__Page extract__.
:::
Collective Intelligence in Action is a practical book for applying collective intelligence to real-world web applications. I cover a broad spectrum of topics, from simple illustrative examples that explain the concepts and the math behind them, to the ideal architecture for developing a feature, to the database schema, to code implementation and use of open source toolkits. Regardless of your background and nature of development, I’m sure you’ll find the examples and code samples useful. You should be able to directly use the code developed in this book. This is a practical book and I present a holistic view on what’s required to apply these techniques in the real world. Consequently, the book discusses the architectures for implementing intelligence—you’ll find lots of diagrams, especially UML diagrams, and a number of screenshots from well-known sites, in addition to code listings and even database schema designs.
There are a plethora of examples. Typically, concepts and the underlying math for algorithms are explained via examples with detailed step-by-step analysis. Accompanying the examples is Java code that demonstrates the concepts by implementing them, or by using open source frameworks.
A lot of work has been done by the open source community in Java in the areas of text processing and search (Lucene), data mining (WEKA), web crawling (Nutch), and data mining standards (JDM). This book leverages these frameworks, presenting examples and developing code that you can directly use in your Java application.
:::
__Information supplied__.
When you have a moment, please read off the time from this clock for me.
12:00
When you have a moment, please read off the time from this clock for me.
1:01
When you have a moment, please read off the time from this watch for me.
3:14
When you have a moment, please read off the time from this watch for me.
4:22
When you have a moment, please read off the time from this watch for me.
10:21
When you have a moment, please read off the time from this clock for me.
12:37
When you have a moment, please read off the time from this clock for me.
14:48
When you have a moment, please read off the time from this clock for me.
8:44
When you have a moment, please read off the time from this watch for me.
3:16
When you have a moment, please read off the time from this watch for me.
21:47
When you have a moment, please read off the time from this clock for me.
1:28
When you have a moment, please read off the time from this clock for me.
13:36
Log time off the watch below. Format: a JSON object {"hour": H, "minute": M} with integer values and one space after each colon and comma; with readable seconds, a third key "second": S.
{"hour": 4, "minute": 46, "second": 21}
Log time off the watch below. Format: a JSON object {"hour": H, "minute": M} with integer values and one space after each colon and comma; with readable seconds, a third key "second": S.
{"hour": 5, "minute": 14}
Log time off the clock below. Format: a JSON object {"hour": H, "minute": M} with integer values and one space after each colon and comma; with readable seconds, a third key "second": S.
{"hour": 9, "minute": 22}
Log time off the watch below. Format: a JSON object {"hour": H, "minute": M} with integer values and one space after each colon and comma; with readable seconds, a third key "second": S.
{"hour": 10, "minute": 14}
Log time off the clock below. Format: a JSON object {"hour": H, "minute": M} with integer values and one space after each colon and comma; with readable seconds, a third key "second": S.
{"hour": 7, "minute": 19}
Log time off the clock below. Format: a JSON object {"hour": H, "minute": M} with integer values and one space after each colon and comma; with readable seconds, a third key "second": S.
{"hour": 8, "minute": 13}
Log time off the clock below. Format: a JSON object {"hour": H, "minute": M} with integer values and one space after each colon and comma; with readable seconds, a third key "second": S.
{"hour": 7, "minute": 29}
:::
Copy the entire book overview word for word. This material comes from a different source.

__Answer to this task__.
Collective Intelligence in Action is a practical book for applying collective intelligence to real-world web applications. I cover a broad spectrum of topics, from simple illustrative examples that explain the concepts and the math behind them, to the ideal architecture for developing a feature, to the database schema, to code implementation and use of open source toolkits. Regardless of your background and nature of development, I’m sure you’ll find the examples and code samples useful. You should be able to directly use the code developed in this book. This is a practical book and I present a holistic view on what’s required to apply these techniques in the real world. Consequently, the book discusses the architectures for implementing intelligence—you’ll find lots of diagrams, especially UML diagrams, and a number of screenshots from well-known sites, in addition to code listings and even database schema designs.
There are a plethora of examples. Typically, concepts and the underlying math for algorithms are explained via examples with detailed step-by-step analysis. Accompanying the examples is Java code that demonstrates the concepts by implementing them, or by using open source frameworks.
A lot of work has been done by the open source community in Java in the areas of text processing and search (Lucene), data mining (WEKA), web crawling (Nutch), and data mining standards (JDM). This book leverages these frameworks, presenting examples and developing code that you can directly use in your Java application.